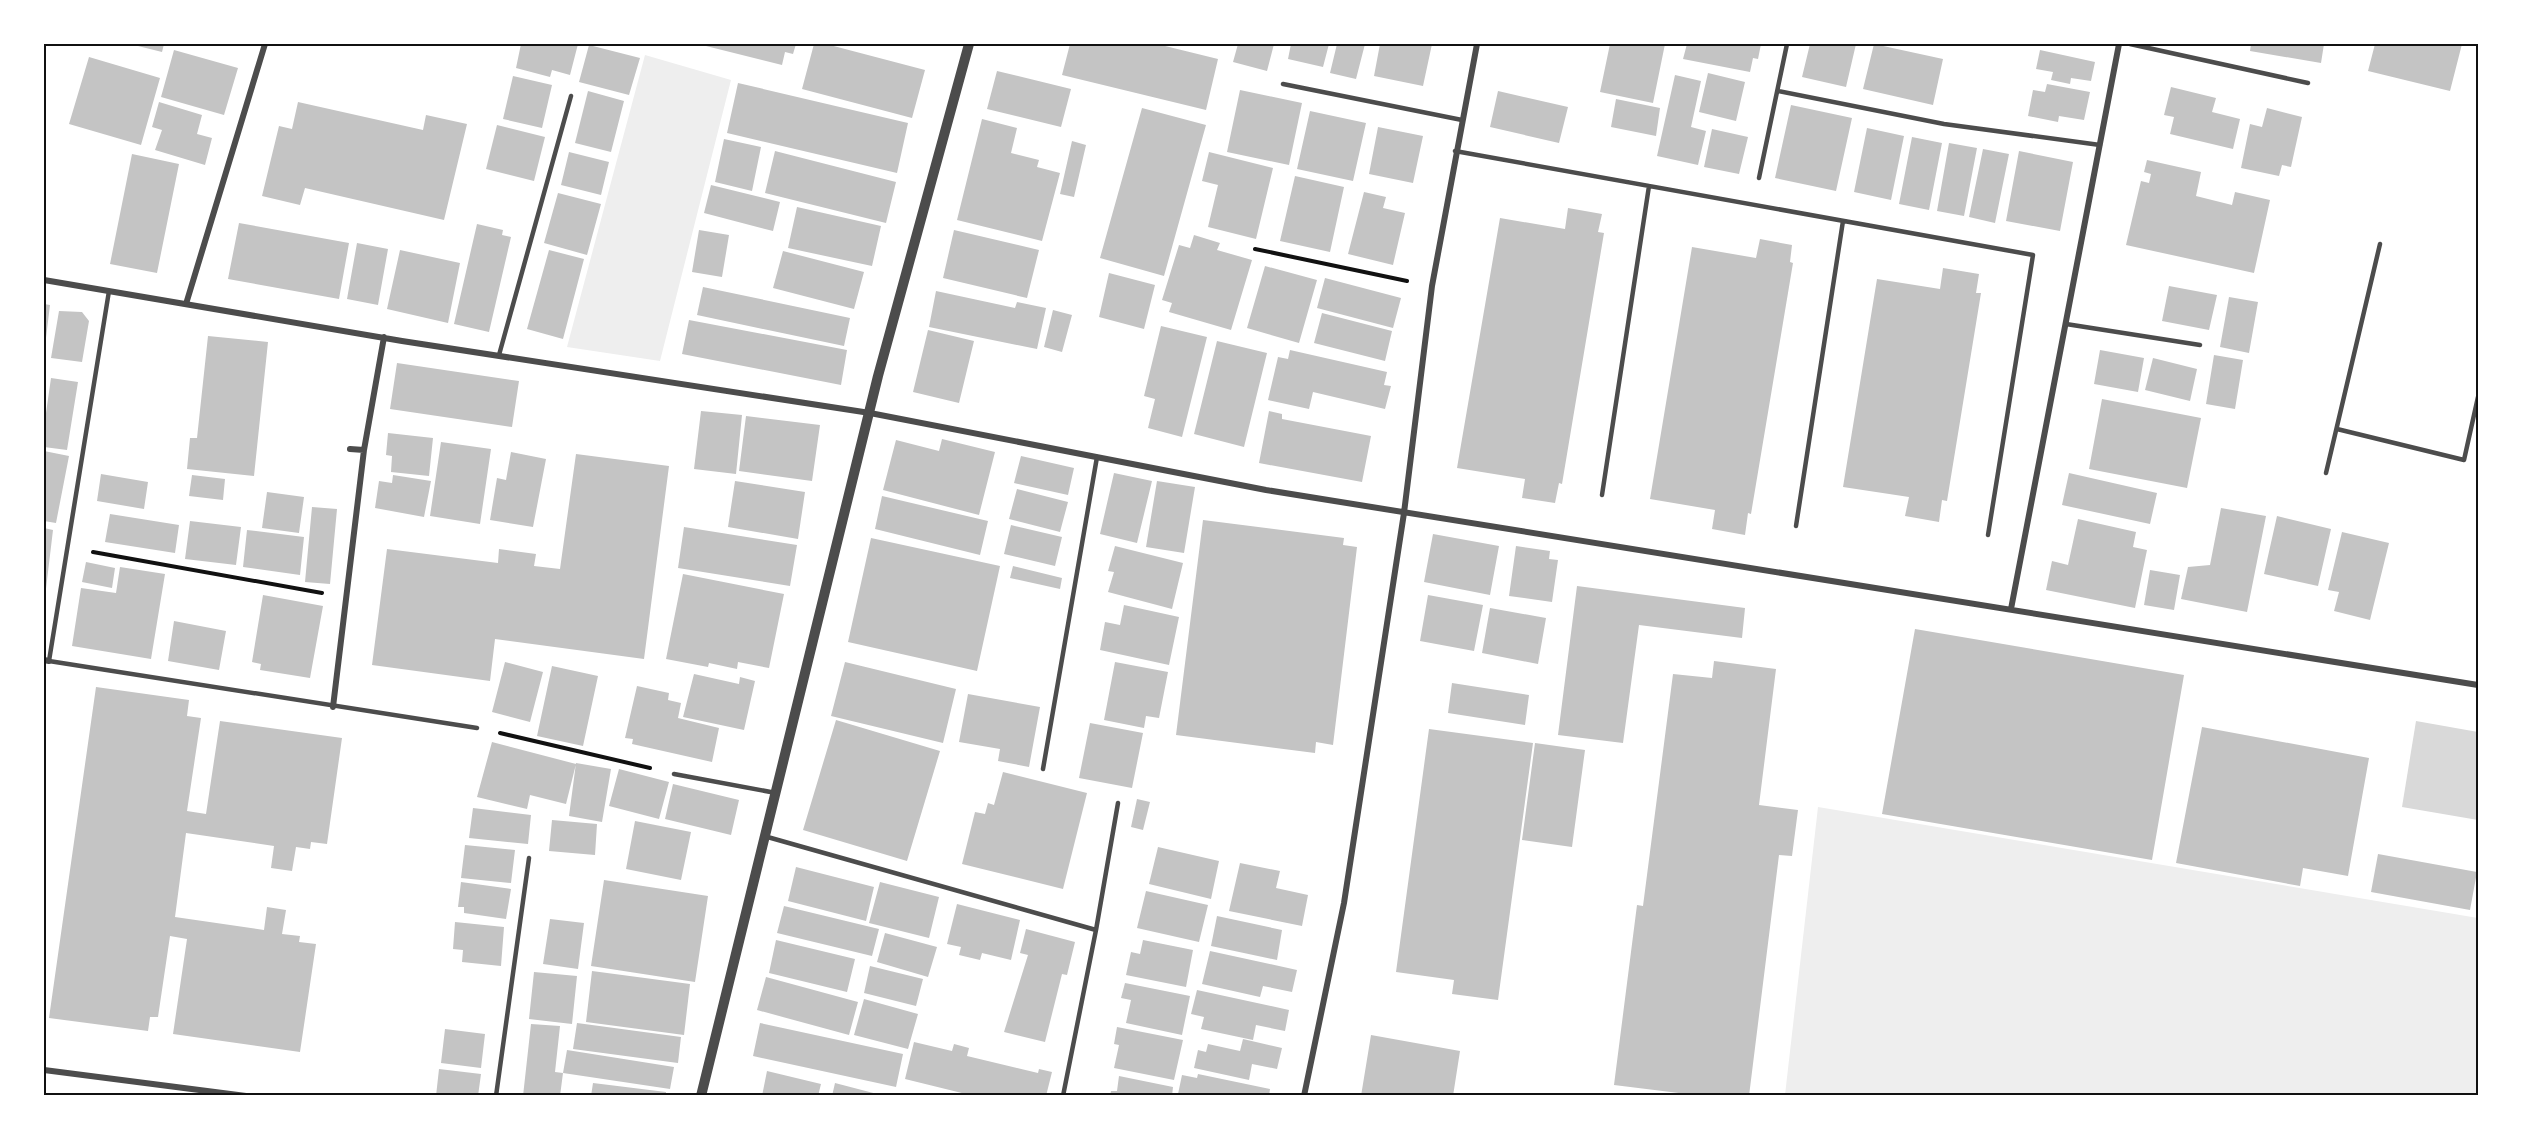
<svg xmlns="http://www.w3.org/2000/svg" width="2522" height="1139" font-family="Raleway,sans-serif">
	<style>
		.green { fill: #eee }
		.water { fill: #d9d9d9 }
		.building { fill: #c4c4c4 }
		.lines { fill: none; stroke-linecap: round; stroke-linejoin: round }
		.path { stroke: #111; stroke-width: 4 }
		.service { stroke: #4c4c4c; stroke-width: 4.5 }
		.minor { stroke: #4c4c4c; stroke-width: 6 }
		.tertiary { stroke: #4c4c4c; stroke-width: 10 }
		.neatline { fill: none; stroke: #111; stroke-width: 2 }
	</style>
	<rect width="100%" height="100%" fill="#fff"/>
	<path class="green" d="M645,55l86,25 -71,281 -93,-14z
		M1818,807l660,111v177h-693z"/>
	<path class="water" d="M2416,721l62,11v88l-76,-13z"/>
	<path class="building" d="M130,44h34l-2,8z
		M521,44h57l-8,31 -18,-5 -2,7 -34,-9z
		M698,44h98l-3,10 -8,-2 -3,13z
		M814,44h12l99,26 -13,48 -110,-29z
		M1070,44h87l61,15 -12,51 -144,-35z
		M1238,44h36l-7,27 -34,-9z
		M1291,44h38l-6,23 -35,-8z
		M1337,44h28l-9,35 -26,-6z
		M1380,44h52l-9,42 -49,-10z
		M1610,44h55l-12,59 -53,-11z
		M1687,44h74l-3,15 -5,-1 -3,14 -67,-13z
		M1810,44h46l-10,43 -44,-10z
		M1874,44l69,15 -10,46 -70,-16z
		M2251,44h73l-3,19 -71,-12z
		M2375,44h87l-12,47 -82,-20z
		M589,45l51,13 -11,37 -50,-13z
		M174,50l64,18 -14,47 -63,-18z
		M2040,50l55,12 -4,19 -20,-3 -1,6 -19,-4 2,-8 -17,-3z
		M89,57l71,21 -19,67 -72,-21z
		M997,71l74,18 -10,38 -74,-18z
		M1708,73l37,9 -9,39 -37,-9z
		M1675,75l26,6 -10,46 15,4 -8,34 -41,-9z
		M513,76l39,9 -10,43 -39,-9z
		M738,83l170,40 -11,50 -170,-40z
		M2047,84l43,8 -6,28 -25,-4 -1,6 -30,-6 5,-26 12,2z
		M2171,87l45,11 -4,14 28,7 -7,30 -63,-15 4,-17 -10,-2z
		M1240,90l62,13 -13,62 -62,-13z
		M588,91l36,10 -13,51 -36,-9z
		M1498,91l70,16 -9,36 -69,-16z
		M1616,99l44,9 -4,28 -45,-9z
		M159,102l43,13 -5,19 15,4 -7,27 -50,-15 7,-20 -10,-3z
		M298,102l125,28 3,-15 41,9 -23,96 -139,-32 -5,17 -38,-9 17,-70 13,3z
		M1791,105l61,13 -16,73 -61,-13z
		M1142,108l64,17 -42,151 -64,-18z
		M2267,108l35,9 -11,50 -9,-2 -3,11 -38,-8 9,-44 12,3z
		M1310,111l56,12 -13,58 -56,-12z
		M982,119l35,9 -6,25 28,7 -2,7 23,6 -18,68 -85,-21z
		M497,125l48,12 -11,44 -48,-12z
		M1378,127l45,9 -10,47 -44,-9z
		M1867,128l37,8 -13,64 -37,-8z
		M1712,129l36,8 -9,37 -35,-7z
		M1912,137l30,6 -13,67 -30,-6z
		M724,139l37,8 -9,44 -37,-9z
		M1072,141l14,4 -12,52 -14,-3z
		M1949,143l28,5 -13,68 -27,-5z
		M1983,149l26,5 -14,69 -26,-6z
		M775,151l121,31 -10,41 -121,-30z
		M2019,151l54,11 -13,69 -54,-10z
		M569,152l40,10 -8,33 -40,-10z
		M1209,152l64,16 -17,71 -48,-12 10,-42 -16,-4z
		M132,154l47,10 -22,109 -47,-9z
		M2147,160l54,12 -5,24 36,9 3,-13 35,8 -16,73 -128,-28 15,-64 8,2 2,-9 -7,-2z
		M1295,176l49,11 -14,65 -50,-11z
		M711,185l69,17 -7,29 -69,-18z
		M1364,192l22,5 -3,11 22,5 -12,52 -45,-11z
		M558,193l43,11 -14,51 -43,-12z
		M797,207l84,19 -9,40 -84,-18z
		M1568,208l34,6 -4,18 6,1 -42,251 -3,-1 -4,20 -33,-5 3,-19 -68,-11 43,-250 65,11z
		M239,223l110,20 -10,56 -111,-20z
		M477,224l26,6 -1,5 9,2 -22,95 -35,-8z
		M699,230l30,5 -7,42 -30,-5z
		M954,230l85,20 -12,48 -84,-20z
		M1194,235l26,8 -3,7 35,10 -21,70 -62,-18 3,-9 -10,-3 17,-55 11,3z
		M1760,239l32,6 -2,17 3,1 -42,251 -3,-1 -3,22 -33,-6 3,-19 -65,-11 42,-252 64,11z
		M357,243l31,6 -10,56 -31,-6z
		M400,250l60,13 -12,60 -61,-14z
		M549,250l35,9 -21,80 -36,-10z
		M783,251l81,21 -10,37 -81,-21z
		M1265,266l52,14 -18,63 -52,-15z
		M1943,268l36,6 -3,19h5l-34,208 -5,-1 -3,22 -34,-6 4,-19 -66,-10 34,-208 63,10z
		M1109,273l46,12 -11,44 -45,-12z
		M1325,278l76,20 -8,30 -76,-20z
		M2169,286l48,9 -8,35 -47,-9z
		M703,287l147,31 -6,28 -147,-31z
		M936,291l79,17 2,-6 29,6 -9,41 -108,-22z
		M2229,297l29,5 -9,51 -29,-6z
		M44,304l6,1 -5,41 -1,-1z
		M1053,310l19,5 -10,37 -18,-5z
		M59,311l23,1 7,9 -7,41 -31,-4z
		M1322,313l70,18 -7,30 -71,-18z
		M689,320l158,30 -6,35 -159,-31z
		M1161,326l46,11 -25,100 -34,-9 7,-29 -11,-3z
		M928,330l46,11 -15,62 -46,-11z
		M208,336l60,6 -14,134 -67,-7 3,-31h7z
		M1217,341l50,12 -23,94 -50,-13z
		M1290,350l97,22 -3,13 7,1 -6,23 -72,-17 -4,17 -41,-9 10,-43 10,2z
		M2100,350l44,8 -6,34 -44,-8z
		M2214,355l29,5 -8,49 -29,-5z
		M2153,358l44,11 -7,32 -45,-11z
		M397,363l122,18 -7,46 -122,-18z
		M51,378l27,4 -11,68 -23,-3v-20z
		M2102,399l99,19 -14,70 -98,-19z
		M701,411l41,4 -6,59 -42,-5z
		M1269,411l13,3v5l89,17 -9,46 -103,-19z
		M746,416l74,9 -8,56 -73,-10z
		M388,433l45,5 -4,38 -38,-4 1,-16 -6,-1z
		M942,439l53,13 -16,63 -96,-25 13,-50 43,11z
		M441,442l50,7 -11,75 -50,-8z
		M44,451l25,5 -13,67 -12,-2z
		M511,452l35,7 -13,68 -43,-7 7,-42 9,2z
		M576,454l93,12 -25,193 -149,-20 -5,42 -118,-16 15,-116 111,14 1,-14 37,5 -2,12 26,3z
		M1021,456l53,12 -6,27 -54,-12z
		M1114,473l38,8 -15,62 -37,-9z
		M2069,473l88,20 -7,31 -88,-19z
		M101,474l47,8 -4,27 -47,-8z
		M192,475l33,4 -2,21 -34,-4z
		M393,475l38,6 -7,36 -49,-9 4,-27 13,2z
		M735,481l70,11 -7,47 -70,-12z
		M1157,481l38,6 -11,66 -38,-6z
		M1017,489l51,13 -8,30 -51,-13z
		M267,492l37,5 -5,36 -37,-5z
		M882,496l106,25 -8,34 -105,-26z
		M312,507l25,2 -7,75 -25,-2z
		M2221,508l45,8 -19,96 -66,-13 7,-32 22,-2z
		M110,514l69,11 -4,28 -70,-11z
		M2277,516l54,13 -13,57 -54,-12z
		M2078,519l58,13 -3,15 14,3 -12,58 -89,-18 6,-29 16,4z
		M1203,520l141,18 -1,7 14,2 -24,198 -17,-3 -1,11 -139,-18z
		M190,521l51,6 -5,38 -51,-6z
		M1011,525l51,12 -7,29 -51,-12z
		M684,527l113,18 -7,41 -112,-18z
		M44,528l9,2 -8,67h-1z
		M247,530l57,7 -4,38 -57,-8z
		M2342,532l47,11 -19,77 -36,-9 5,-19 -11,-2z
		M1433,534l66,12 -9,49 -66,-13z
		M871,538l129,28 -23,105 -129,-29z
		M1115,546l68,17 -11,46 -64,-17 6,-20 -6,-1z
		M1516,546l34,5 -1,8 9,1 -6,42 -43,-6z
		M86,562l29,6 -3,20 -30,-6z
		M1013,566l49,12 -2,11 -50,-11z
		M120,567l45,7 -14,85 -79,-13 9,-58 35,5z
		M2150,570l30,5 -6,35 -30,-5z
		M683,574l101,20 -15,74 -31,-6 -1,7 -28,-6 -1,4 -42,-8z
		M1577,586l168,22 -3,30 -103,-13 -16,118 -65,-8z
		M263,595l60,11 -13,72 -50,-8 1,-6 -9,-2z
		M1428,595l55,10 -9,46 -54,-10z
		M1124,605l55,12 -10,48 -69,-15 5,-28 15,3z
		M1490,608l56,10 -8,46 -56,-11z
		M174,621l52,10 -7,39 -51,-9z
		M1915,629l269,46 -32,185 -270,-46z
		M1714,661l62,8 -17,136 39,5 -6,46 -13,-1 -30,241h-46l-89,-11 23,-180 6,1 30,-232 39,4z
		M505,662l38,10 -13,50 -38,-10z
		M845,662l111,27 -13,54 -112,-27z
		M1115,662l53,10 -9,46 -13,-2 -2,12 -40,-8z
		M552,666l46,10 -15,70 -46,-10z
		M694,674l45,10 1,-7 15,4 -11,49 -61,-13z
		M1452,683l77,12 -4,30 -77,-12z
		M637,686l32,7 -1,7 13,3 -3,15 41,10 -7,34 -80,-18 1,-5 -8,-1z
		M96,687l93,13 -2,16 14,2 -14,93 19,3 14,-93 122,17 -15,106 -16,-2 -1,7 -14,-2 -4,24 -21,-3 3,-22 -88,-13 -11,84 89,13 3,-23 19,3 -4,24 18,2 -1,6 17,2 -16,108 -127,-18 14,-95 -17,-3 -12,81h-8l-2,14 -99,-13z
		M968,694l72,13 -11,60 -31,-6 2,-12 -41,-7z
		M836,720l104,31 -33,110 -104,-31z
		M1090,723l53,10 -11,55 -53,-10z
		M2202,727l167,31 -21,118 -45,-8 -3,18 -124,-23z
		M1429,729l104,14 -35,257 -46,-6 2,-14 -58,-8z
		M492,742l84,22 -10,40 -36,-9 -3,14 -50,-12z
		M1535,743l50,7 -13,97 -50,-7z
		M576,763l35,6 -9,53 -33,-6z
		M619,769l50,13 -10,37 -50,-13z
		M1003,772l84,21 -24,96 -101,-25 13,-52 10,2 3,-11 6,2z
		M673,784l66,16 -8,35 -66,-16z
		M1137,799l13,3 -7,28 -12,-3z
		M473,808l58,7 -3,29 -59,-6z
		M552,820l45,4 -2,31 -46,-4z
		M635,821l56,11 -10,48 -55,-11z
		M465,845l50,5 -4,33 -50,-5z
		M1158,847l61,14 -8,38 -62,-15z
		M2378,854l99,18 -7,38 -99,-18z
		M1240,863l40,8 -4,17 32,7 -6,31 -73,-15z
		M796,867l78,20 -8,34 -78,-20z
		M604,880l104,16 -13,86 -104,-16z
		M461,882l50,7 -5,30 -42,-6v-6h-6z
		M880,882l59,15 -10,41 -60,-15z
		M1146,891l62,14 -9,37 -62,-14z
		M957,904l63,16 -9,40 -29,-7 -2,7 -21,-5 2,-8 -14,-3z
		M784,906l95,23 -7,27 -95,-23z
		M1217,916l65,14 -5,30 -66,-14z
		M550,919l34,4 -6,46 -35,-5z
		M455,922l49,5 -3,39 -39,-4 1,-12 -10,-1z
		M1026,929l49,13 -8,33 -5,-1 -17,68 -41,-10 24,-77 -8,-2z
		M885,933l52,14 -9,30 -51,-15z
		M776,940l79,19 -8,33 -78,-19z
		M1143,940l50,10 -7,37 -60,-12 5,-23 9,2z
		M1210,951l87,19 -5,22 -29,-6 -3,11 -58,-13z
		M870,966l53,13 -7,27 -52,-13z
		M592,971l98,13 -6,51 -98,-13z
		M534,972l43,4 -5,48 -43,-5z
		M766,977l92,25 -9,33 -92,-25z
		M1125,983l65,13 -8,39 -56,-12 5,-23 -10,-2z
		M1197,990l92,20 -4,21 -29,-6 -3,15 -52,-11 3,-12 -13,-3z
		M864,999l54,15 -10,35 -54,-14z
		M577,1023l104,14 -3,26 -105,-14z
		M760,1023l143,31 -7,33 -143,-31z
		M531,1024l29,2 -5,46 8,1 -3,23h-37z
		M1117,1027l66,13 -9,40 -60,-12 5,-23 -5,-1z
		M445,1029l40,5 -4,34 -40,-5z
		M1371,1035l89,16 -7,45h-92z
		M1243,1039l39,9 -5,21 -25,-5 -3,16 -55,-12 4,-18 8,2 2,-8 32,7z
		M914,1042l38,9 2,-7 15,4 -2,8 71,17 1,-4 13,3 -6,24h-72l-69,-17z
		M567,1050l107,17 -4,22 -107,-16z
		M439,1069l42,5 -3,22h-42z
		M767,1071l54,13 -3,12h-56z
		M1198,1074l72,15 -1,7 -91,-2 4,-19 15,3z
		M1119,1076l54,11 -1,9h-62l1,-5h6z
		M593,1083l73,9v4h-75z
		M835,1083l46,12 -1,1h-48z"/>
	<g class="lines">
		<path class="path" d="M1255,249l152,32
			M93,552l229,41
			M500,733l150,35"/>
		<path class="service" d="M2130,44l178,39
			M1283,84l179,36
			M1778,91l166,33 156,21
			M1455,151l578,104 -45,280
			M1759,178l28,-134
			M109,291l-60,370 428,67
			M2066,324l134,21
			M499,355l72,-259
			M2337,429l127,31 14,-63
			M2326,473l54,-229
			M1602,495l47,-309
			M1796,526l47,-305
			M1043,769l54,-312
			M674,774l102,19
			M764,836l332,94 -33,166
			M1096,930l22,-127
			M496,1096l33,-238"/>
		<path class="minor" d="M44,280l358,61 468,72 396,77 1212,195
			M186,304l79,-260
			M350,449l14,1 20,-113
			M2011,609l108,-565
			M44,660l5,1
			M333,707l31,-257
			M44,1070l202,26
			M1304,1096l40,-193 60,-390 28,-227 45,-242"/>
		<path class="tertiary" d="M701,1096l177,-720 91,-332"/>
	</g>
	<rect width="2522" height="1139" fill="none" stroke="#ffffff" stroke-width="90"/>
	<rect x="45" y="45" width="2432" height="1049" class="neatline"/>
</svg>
● ● ● ● ● ● ●
#### WHAT TO DO
Everything from the line that contains "M1759,178l28,-134" through the end of the records must be duplicated exactly, and nothing outside that range.

#### ANSWER SPACE
			M1759,178l28,-134
			M109,291l-60,370 428,67
			M2066,324l134,21
			M499,355l72,-259
			M2337,429l127,31 14,-63
			M2326,473l54,-229
			M1602,495l47,-309
			M1796,526l47,-305
			M1043,769l54,-312
			M674,774l102,19
			M764,836l332,94 -33,166
			M1096,930l22,-127
			M496,1096l33,-238"/>
		<path class="minor" d="M44,280l358,61 468,72 396,77 1212,195
			M186,304l79,-260
			M350,449l14,1 20,-113
			M2011,609l108,-565
			M44,660l5,1
			M333,707l31,-257
			M44,1070l202,26
			M1304,1096l40,-193 60,-390 28,-227 45,-242"/>
		<path class="tertiary" d="M701,1096l177,-720 91,-332"/>
	</g>
	<rect width="2522" height="1139" fill="none" stroke="#ffffff" stroke-width="90"/>
	<rect x="45" y="45" width="2432" height="1049" class="neatline"/>
</svg>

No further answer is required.